When the string "fruit" is part of a line below, that line should be copied.

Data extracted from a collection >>
▶

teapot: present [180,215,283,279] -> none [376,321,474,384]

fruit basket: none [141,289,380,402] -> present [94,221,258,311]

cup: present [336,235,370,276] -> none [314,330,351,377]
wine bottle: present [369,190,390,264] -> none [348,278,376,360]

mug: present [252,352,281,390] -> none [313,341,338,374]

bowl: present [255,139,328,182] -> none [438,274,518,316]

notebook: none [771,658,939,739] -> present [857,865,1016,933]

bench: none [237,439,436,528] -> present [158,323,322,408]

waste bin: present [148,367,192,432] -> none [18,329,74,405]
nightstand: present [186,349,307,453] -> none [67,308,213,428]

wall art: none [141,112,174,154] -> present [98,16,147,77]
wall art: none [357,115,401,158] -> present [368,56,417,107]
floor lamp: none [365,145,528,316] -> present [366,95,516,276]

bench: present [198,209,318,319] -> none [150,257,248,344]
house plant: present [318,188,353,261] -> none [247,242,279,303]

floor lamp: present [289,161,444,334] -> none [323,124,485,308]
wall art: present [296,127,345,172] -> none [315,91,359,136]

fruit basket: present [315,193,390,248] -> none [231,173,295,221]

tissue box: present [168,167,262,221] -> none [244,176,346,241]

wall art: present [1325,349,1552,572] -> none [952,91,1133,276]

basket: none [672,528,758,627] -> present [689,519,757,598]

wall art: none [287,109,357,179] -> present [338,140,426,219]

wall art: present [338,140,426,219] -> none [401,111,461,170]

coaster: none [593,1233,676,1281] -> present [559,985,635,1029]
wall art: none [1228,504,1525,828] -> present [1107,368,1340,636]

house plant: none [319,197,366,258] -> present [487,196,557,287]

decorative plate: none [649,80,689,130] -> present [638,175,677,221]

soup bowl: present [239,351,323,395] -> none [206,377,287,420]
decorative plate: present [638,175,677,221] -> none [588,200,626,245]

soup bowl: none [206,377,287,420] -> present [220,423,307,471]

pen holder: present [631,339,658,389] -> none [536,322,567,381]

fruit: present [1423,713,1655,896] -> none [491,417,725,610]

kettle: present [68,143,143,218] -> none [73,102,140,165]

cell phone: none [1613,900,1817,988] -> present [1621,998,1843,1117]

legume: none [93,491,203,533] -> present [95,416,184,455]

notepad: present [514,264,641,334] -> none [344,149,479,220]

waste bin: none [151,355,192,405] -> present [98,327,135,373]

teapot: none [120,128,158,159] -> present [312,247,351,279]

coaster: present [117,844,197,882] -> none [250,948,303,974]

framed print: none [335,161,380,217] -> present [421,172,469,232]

◀

Response >>
fruit basket: none [141,289,380,402] -> present [94,221,258,311]
fruit basket: present [315,193,390,248] -> none [231,173,295,221]
fruit: present [1423,713,1655,896] -> none [491,417,725,610]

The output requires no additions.